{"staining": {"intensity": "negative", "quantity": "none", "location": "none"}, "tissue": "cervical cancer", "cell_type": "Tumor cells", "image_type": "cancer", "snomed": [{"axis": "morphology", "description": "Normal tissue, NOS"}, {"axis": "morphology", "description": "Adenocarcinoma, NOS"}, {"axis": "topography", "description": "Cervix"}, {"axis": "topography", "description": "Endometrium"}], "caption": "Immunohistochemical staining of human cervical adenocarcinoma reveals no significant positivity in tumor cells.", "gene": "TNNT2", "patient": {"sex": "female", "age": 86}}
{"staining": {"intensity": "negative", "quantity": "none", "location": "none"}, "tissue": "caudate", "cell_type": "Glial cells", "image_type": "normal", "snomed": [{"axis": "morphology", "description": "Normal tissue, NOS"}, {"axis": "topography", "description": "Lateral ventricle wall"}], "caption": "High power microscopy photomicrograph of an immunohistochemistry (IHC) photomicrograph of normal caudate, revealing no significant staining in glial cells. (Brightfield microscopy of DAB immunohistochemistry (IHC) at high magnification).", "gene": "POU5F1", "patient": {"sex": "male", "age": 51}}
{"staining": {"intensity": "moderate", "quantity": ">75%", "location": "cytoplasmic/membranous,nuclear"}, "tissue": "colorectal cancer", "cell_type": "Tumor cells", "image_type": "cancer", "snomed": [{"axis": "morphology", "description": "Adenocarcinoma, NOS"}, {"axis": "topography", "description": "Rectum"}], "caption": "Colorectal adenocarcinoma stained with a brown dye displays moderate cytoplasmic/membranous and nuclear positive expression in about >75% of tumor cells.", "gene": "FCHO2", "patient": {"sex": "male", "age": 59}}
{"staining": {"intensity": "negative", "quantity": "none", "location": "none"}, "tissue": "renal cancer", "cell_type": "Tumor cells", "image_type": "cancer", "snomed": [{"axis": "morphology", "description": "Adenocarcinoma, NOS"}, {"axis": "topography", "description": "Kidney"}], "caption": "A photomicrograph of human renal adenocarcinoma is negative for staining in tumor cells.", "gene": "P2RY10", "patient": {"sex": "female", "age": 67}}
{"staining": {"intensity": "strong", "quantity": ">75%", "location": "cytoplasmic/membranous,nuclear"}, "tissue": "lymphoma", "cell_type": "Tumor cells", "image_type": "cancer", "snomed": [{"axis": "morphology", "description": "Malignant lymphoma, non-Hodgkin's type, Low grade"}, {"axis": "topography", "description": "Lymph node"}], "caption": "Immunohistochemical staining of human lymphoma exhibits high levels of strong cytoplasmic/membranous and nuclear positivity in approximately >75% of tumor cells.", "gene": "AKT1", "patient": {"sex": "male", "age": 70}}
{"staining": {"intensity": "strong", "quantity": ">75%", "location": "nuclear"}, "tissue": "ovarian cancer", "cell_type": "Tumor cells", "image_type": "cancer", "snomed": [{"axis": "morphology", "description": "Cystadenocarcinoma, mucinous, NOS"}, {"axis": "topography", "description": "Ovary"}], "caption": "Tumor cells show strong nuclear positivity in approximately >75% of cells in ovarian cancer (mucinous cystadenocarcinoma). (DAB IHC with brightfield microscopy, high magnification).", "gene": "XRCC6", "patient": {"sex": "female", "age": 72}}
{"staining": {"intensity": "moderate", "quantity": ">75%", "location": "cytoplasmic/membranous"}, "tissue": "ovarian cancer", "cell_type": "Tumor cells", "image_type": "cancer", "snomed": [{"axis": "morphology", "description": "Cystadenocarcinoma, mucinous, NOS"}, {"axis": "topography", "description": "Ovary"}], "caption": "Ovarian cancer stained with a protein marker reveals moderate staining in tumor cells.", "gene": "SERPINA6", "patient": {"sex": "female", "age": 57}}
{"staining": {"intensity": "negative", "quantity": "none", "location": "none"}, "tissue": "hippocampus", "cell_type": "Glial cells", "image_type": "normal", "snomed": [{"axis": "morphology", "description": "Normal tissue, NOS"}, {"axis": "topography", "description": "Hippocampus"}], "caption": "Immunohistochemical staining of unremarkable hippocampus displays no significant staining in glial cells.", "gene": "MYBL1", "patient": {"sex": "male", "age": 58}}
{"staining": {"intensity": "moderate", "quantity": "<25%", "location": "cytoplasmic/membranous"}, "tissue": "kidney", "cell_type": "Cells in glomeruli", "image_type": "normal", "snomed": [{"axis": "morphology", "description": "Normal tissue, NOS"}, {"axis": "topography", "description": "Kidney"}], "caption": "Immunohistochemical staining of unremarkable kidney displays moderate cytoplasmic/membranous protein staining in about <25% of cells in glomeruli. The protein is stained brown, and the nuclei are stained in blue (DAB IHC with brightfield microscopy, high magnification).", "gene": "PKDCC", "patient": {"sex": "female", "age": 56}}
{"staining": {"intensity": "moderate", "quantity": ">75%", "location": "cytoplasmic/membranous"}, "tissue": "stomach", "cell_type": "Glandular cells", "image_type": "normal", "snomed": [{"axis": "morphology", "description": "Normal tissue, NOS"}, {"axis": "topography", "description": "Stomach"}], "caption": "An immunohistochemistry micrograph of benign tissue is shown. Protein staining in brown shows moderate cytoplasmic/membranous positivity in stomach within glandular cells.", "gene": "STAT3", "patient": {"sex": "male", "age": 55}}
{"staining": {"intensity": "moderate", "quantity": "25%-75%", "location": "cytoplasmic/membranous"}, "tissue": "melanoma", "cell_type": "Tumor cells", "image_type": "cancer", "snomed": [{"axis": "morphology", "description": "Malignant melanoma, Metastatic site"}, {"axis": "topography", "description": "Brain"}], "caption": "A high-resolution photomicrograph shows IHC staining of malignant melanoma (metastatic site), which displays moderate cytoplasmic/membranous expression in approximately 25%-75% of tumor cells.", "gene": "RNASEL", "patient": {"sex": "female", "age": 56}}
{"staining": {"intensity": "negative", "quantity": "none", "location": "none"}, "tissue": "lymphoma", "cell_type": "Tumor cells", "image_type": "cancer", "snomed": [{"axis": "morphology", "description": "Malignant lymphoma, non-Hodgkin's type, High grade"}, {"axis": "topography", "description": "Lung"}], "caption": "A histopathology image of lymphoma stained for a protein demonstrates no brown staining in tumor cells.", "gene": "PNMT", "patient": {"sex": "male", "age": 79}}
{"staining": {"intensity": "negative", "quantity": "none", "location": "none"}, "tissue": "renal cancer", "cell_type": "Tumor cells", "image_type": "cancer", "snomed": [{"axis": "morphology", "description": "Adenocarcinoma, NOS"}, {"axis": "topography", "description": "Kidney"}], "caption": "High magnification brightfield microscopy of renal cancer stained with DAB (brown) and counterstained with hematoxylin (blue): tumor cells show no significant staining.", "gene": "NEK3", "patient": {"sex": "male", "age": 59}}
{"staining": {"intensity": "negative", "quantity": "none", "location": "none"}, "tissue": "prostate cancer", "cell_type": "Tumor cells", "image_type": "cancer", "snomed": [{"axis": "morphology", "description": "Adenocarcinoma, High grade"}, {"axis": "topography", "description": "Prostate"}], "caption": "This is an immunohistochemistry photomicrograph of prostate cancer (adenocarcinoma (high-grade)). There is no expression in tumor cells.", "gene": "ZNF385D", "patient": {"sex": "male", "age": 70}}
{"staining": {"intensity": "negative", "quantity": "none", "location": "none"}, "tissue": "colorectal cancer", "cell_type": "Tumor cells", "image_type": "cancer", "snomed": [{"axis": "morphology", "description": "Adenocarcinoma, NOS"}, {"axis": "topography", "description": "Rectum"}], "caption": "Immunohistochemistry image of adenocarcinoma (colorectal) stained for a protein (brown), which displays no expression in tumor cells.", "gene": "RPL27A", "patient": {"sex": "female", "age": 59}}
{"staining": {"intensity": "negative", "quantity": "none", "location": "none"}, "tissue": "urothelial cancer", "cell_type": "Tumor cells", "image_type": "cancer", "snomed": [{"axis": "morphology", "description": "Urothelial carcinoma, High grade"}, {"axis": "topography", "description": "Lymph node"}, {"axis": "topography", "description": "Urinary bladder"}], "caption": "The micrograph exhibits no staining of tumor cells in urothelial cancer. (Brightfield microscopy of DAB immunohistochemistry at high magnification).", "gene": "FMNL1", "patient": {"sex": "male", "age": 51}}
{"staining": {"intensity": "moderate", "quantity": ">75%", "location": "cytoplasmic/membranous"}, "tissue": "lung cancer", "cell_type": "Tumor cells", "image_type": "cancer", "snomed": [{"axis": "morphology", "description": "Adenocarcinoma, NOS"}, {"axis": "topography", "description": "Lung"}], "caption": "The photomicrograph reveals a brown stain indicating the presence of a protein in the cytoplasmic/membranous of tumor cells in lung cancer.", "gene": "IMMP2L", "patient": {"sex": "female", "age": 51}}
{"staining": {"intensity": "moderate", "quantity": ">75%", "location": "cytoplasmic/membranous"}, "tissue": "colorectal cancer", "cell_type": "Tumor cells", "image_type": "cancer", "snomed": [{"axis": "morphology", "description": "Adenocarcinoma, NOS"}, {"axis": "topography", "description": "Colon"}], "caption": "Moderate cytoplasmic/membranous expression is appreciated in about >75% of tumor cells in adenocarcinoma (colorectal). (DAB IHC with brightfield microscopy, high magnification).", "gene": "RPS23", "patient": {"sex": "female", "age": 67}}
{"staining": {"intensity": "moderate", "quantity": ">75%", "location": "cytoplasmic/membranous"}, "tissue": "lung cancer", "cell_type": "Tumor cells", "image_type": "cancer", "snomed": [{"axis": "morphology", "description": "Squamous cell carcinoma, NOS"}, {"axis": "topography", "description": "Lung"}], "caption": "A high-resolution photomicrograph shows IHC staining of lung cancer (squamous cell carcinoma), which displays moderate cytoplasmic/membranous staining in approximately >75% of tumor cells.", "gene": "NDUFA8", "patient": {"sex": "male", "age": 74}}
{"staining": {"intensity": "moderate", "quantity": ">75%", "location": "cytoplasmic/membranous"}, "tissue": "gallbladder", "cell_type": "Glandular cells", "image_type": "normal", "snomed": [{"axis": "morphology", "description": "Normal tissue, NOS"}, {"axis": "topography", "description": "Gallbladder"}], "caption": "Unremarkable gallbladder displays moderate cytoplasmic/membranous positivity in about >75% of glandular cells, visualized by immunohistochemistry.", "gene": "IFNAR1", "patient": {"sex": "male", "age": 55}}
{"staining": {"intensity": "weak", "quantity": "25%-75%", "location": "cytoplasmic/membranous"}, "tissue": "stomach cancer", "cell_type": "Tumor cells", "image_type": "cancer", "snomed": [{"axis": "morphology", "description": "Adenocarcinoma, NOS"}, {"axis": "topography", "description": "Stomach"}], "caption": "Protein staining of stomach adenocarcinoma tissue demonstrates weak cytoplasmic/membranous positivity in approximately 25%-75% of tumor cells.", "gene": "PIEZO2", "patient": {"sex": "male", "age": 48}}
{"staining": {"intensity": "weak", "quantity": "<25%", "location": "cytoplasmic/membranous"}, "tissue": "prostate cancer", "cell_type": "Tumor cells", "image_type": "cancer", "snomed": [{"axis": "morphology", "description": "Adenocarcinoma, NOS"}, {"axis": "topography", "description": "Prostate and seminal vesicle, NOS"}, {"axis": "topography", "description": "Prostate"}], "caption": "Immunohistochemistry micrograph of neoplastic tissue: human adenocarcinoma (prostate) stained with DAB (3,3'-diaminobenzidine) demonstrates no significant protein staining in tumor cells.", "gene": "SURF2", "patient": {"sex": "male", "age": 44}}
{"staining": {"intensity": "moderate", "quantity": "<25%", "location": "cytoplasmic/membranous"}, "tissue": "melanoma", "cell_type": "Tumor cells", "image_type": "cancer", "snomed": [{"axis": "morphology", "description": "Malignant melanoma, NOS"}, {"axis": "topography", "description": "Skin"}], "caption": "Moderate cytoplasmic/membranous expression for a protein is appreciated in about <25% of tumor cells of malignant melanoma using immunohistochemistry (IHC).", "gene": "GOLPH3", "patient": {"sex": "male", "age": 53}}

Work order - Count each line of the material above that holds the word "lymphoma", and state the total with no other text.

Exercise answer - 2